Vikings Blast Referendum for Stadium Sales Tax

The Vikings said Tuesday that holding a countywide referendum on a proposed half-cent sales tax hike to help build a new football stadium would delay the project by two years and add at least $110 million to the $1 billion proposal.

The team blasted the referendum proposal in a letter to Richard Sonterre, chairman of the Ramsey County Charter Commission. That little-known panel was set to vote Tuesday night on whether to hold a referendum next year, giving Ramsey County residents the ultimate say in whether their sales taxes should go up to help pay for the proposed NFL stadium in suburban Arden Hills.

“We cannot tell you whether a referendum can pass,” wrote Lester Bagley, the team’s vice president of public affairs and stadium development. He said a countywide vote in November 2012 would push stadium construction into 2013 and inflate the current costs by at least $110 million.

“Neither the taxpayers nor the team can afford such a major delay caused by adding this referendum provision,” Bagley wrote.

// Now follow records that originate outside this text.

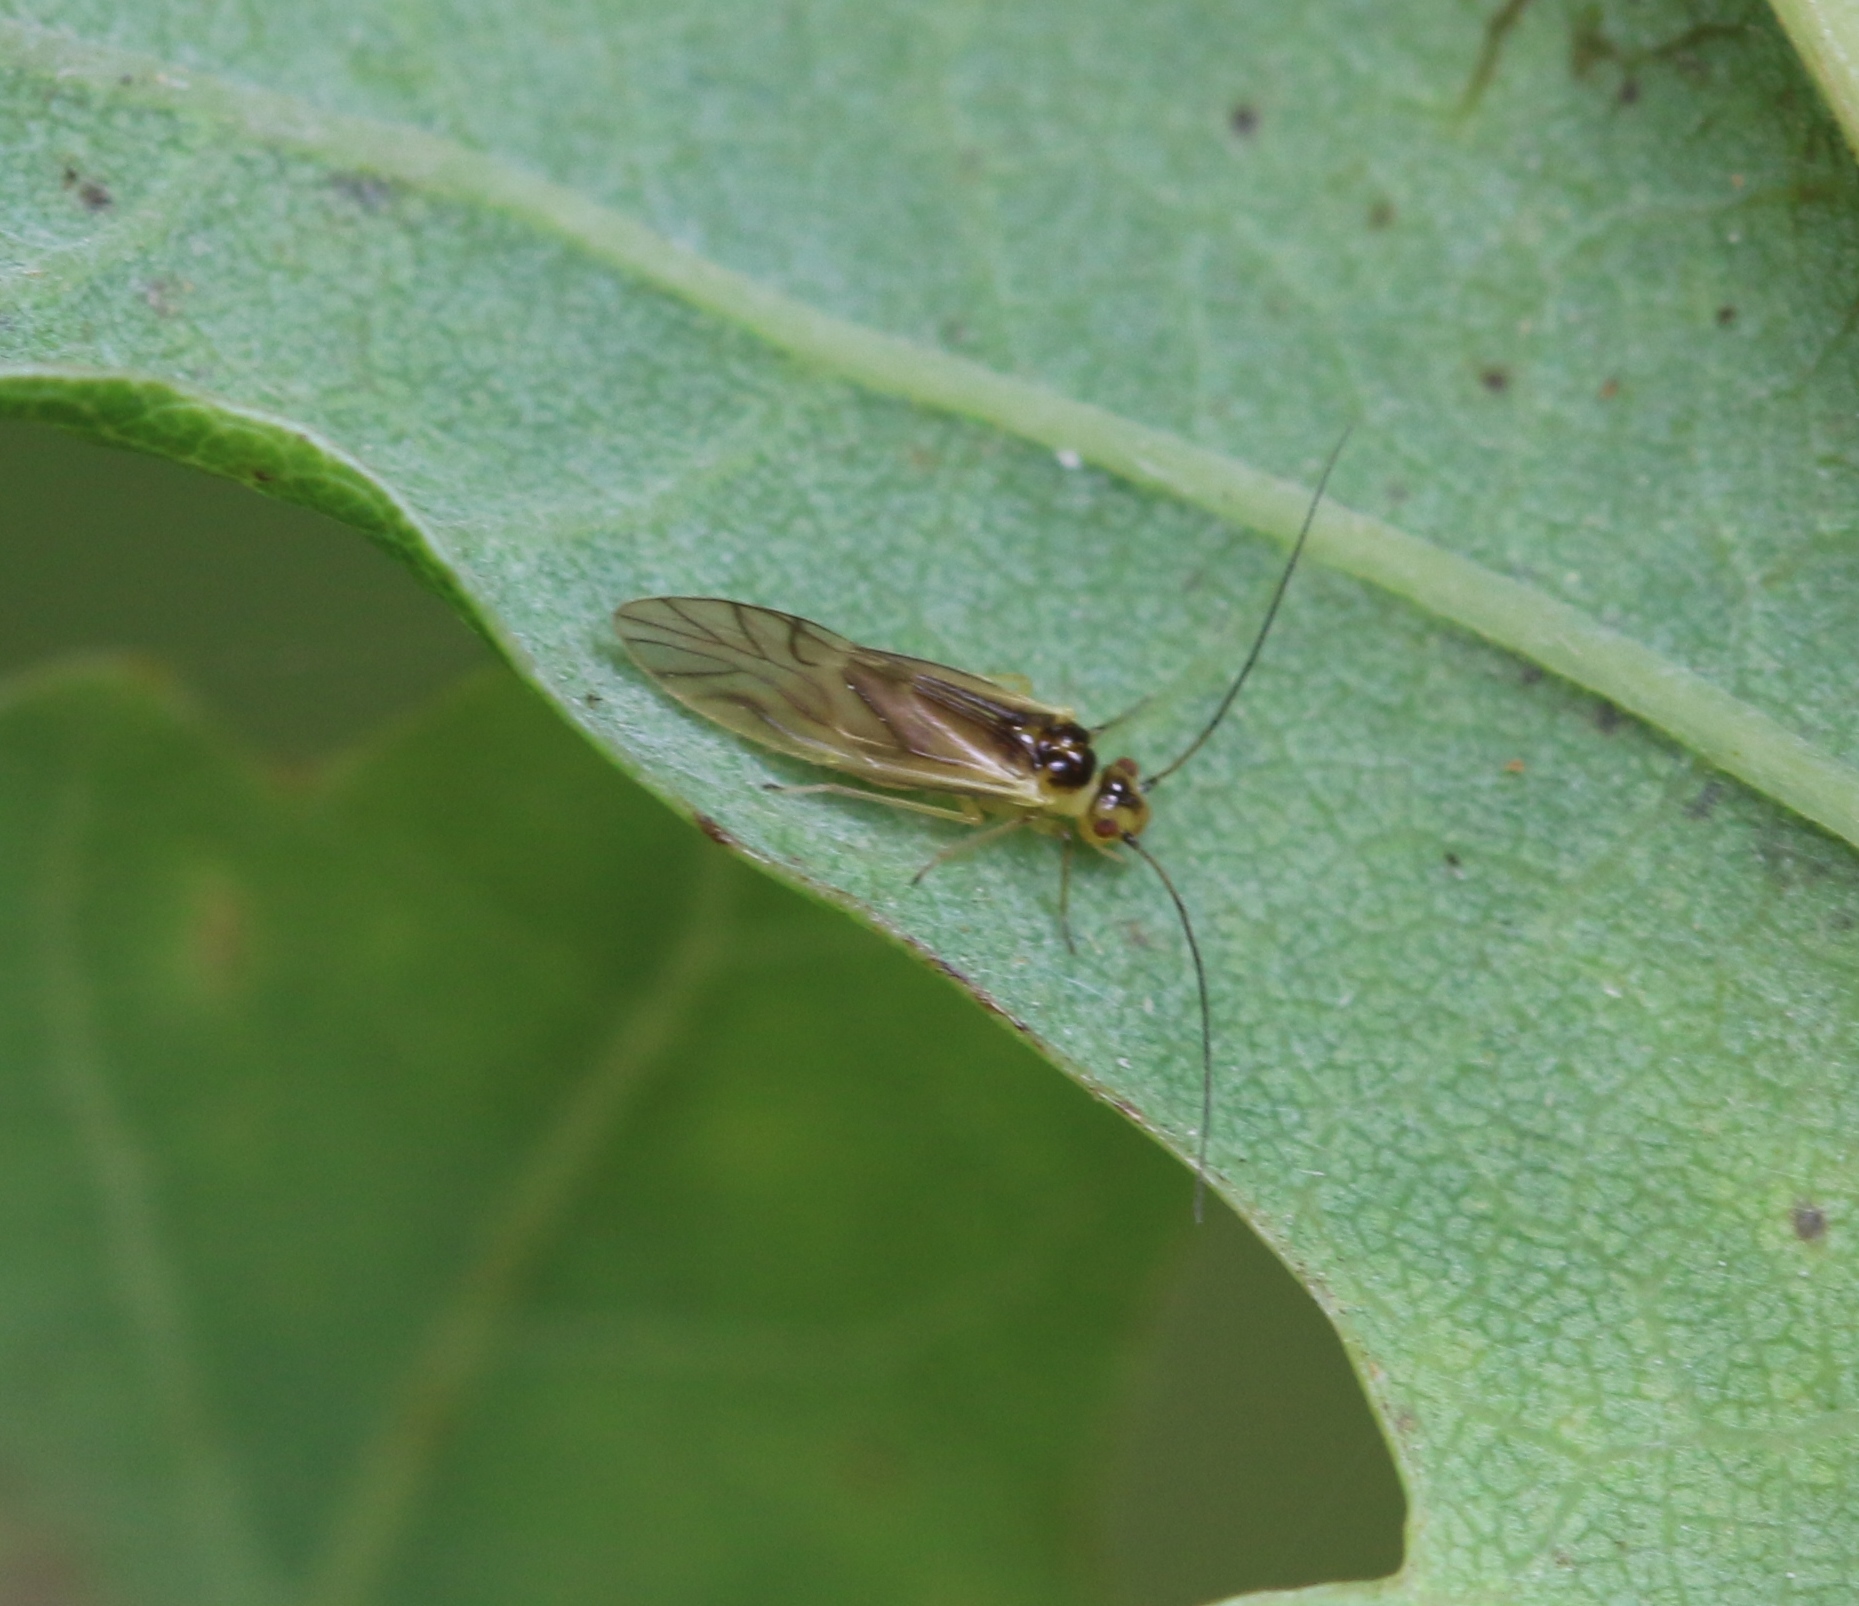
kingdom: Animalia
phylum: Arthropoda
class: Insecta
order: Psocodea
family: Caeciliusidae
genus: Valenzuela
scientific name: Valenzuela flavidus
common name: Yellow barklouse
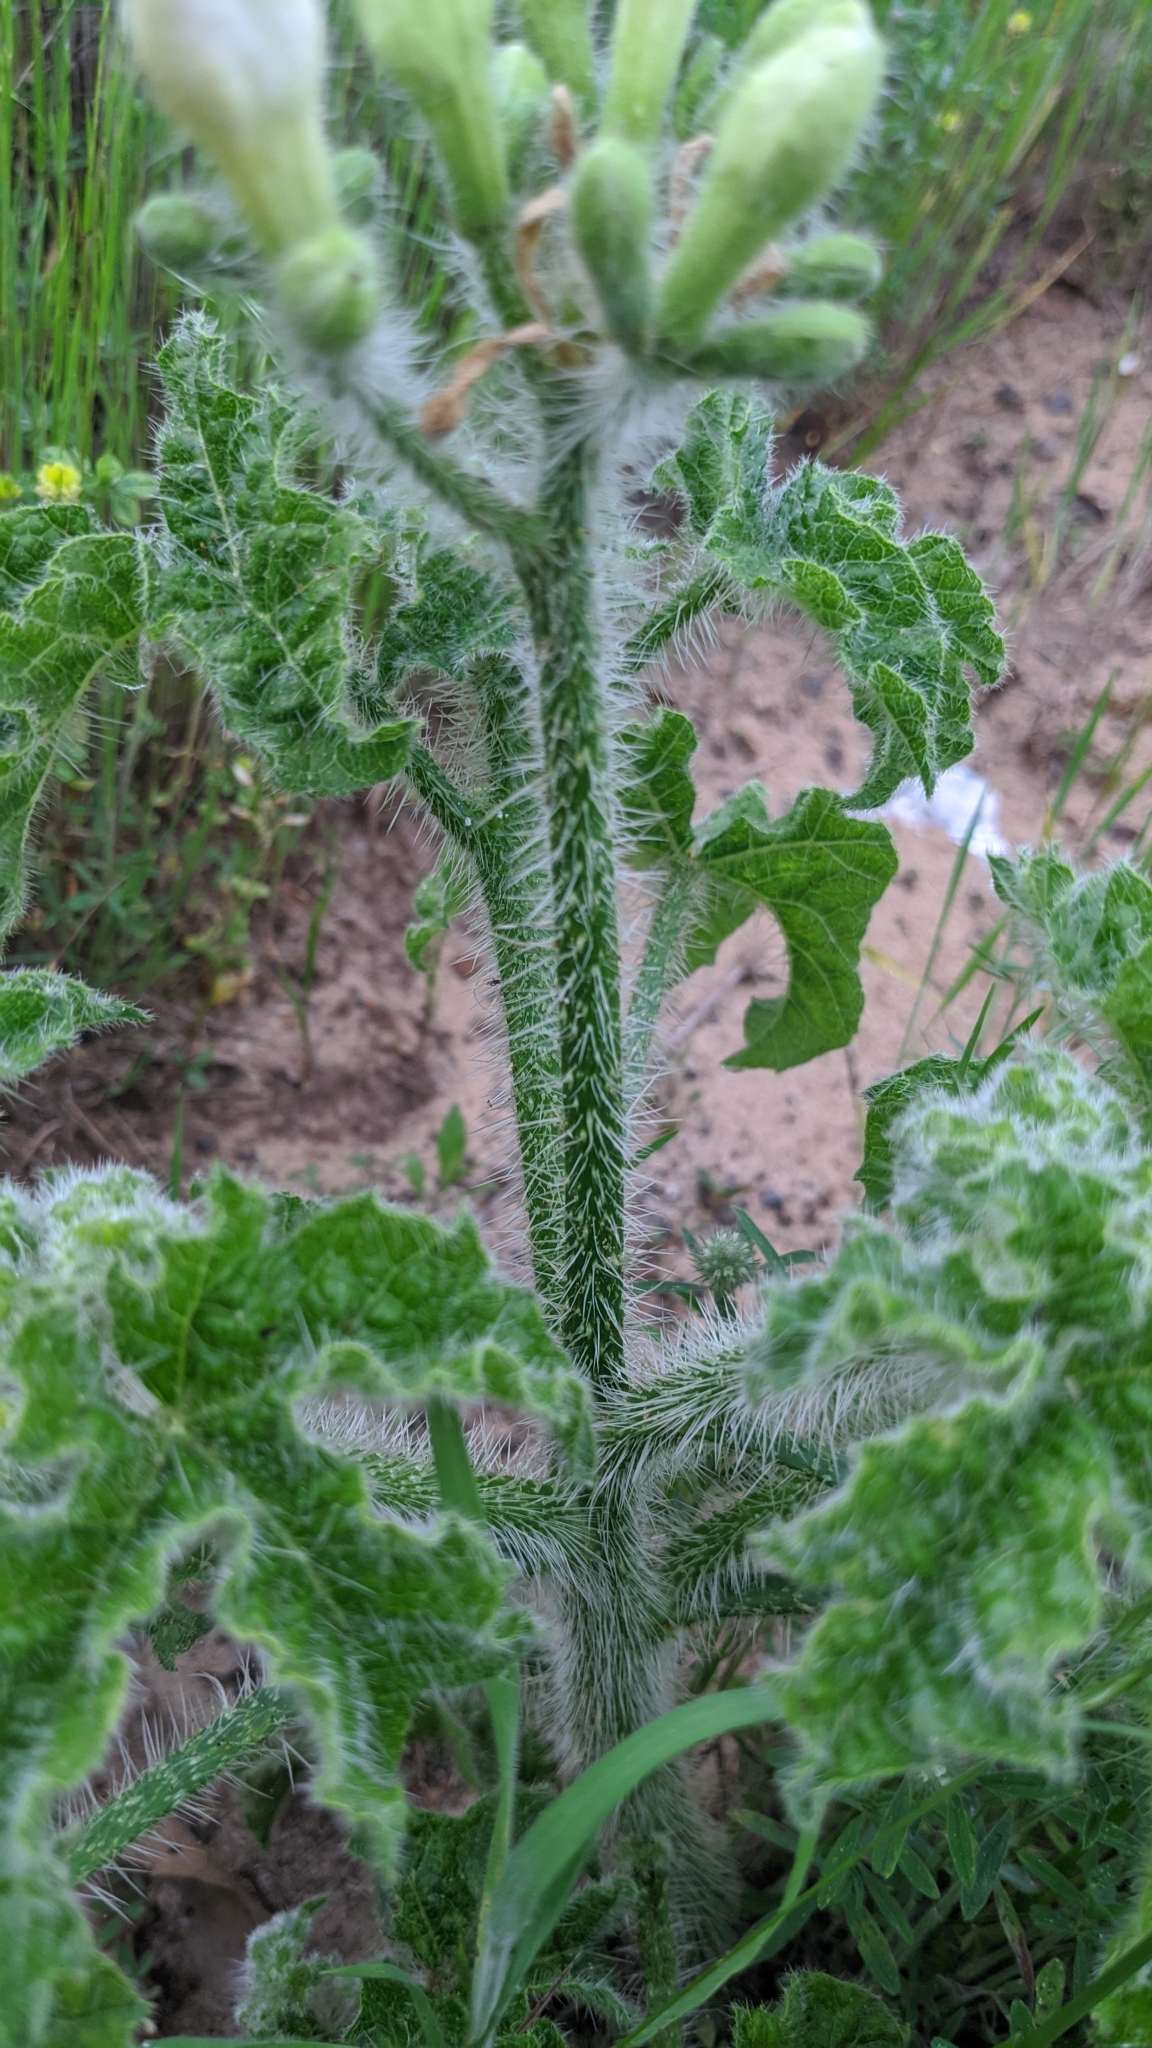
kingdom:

The Charter Commission is a 17-member panel appointed by members of the county judiciary to oversee and make changes to the Ramsey County Charter, a sort of county constitution. Before Tuesday night’s decision, the commission held a public hearing in which Ramsey County residents by about 2-to-1 favored a public vote on the proposed sales tax increase.

“People don’t understand this,” said St. Paul resident Kathleen Stack. “Why would we do this when there are so many public needs in the county to address?”

A number of union tradesmen from Ramsey County testified in favor of the project, saying it would mean construction jobs. “It would be a great opportunity for a lot of people,” said Stan Tice of Roseville, a plumber and president of St. Paul Building Trades.

The proposed 0.5 percent sales tax hike in Ramsey County would raise the county’s proposed $350 million share of construction on the $1.1 billion stadium proposal. The state would contribute $300 million through a package of sales taxes on sports memorabilia and other, mostly game-related spending. The team would contribute the rest, an unspecified amount likely to exceed $400 million.

No matter the outcome of the charter commission vote, supporters of the stadium project have been expected to ask the Legislature to override the public vote provision, as they did with Hennepin County and the Minnesota Twins baseball team.

But that could get politically tricky, as any charter exemption granted by state lawmakers is likely to face a court challenge. Influential state lawmakers including House Speaker Kurt Zellers and Senate Majority Leader Amy Koch recently came out in favor of a Ramsey County vote on any tax hike.

The Vikings have sought a replacement for the Metrodome for a number of years, calling the 30-year-old venue no longer sufficiently profitable to the team. The team’s lease in that Minneapolis stadium ends after the current season, raising fears for the team’s future in Minnesota as Los Angeles business leaders aggressively pursue a new NFL franchise.

On Wednesday, the Metropolitan Council is set to release a report, requested by Gov. Mark Dayton, on the feasibility of building a stadium on the Arden Hills site, a former Army munitions plant that’s heavily contaminated. While team officials have professed utmost commitment to the Ramsey County proposal, developers and politicians have floated several downtown Minneapolis-area spots that would keep the team at or near the current Metrodome site.

Dayton, a stadium supporter, has suggested he could still call a special session on the stadium this year if a deal comes together. But without broad consensus from all partners, the issue could end up waiting until the next regular session, which convenes at the end of January.